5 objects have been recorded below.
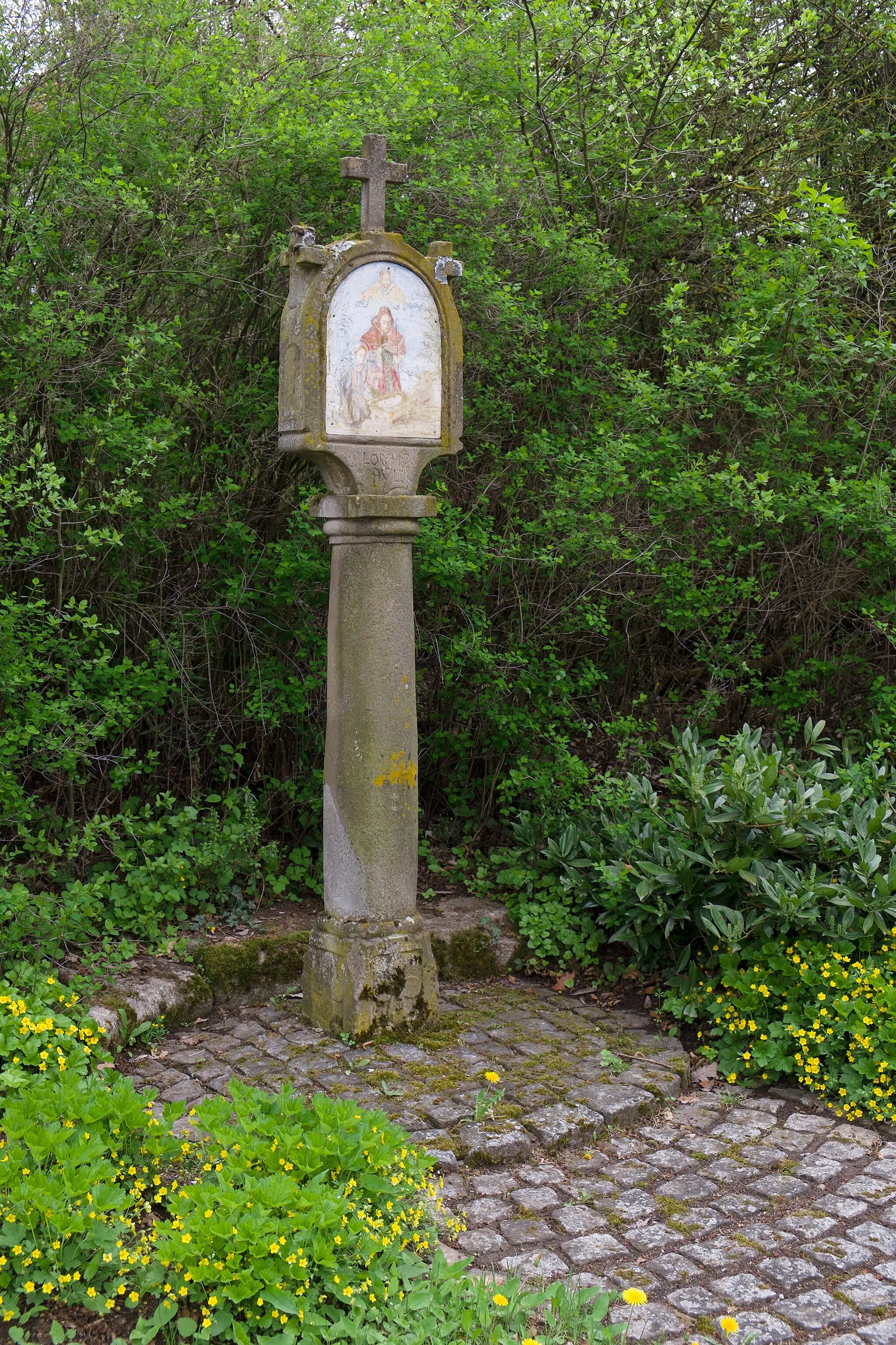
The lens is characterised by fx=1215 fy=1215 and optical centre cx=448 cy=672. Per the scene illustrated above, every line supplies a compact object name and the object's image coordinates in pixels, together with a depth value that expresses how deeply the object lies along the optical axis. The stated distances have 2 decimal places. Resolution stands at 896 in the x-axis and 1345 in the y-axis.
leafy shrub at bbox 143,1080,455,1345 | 2.77
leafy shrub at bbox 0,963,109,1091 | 3.81
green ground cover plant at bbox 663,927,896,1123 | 4.51
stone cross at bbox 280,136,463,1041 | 4.77
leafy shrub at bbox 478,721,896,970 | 5.04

********

▶ [What you need to do]
Leave out the images and repeat the rest of the data word for word.

▶ [The answer]
5 objects have been recorded below.
The lens is characterised by fx=1215 fy=1215 and optical centre cx=448 cy=672. Per the scene illustrated above, every line supplies a compact object name and the object's image coordinates in pixels, together with a depth value that expresses how deeply the object lies along the optical axis. The stated distances have 2 decimal places. Resolution stands at 896 in the x-axis and 1345 in the y-axis.
leafy shrub at bbox 143,1080,455,1345 | 2.77
leafy shrub at bbox 0,963,109,1091 | 3.81
green ground cover plant at bbox 663,927,896,1123 | 4.51
stone cross at bbox 280,136,463,1041 | 4.77
leafy shrub at bbox 478,721,896,970 | 5.04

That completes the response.